→ **EXERCISE REQUIREMENTS**: Copy out all of the lines below word for word, leaving out the pictures.

→ **DATA TO USE**:
=====
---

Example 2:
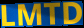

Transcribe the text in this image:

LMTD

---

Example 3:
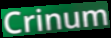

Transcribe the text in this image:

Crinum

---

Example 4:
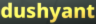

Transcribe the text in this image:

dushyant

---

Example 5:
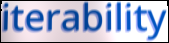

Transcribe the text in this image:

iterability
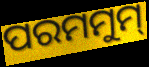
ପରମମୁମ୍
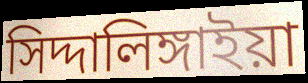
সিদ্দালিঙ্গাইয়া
=====
→ **FINISHED EXERCISE**:
---

Example 2:

Transcribe the text in this image:

LMTD

---

Example 3:

Transcribe the text in this image:

Crinum

---

Example 4:

Transcribe the text in this image:

dushyant

---

Example 5:

Transcribe the text in this image:

iterability
ପରମମୁମ୍
সিদ্দালিঙ্গাইয়া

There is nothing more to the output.